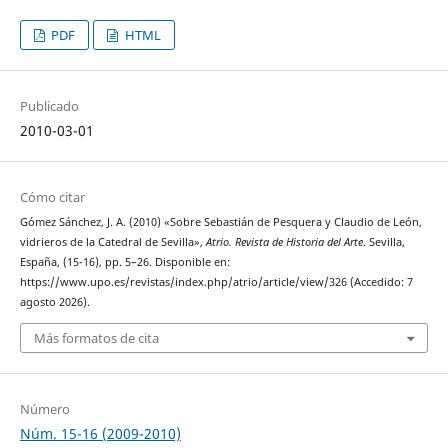
PDF
HTML
Publicado
2010-03-01
Cómo citar
Gómez Sánchez, J. A. (2010) «Sobre Sebastián de Pesquera y Claudio de León,
vidrieros de la Catedral de Sevilla»,
Atrio. Revista de Historia del Arte
. Sevilla,
España, (15-16), pp. 5–26. Disponible en:
https://www.upo.es/revistas/index.php/atrio/article/view/326 (Accedido: 7
agosto 2026).
Más formatos de cita
Número
Núm. 15-16 (2009-2010)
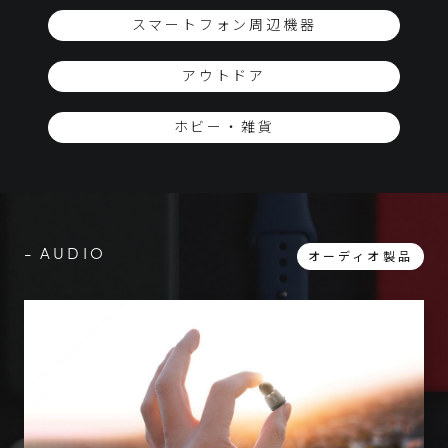
スマートフォン周辺機器
アウトドア
ホビー・雑貨
AUDIO
オーディオ製品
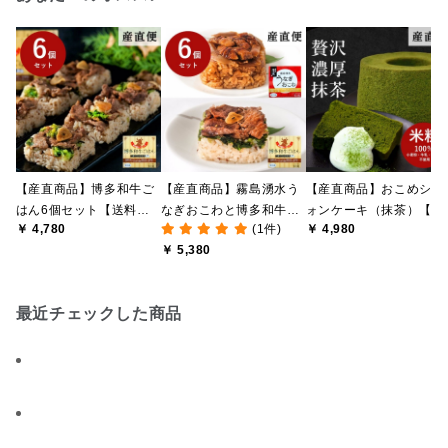
【産直商品】博多和牛ご
【産直商品】霧島湧水う
【産直商品】おこめシフ
はん6個セット【送料込
なぎおこわと博多和牛ご
ォンケーキ（抹茶）【送
￥ 4,780
(1件)
￥ 4,980
み/北海道・沖縄送料別
はん 6個セット【送料込
料込み/北海道・沖縄送
￥ 5,380
途/一部離島不可】【オン
み/北海道・沖縄送料別
別途/一部離島不可】【
ライン限定】
途/一部離島不可】【オン
ンライン限定】
ライン限定】
最近チェックした商品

• [Task statement]
Convert the text read from the records above into a Markdown table with the columns "No." and "Line", giving each line its own numbered row and leaving out blank lines. Don't include the pictures in your answer.

• [Task output]
| No. | Line |
|---|---|
| 1 | PDF |
| 2 | HTML |
| 3 | Publicado |
| 4 | 2010-03-01 |
| 5 | Cómo citar |
| 6 | Gómez Sánchez, J. A. (2010) «Sobre Sebastián de Pesquera y Claudio de León, |
| 7 | vidrieros de la Catedral de Sevilla», |
| 8 | Atrio. Revista de Historia del Arte |
| 9 | . Sevilla, |
| 10 | España, (15-16), pp. 5–26. Disponible en: |
| 11 | https://www.upo.es/revistas/index.php/atrio/article/view/326 (Accedido: 7 |
| 12 | agosto 2026). |
| 13 | Más formatos de cita |
| 14 | Número |
| 15 | Núm. 15-16 (2009-2010) |
| 16 | スマートフォン周辺機器 |
| 17 | アウトドア |
| 18 | ホビー・雑貨 |
| 19 | AUDIO |
| 20 | オーディオ製品 |
| 21 | 【産直商品】博多和牛ご |
| 22 | 【産直商品】霧島湧水う |
| 23 | 【産直商品】おこめシフ |
| 24 | はん6個セット【送料込 |
| 25 | なぎおこわと博多和牛ご |
| 26 | ォンケーキ（抹茶）【送 |
| 27 | ￥ 4,780 |
| 28 | (1件) |
| 29 | ￥ 4,980 |
| 30 | み/北海道・沖縄送料別 |
| 31 | はん 6個セット【送料込 |
| 32 | 料込み/北海道・沖縄送 |
| 33 | ￥ 5,380 |
| 34 | 途/一部離島不可】【オン |
| 35 | み/北海道・沖縄送料別 |
| 36 | 別途/一部離島不可】【 |
| 37 | ライン限定】 |
| 38 | 途/一部離島不可】【オン |
| 39 | ンライン限定】 |
| 40 | ライン限定】 |
| 41 | 最近チェックした商品 |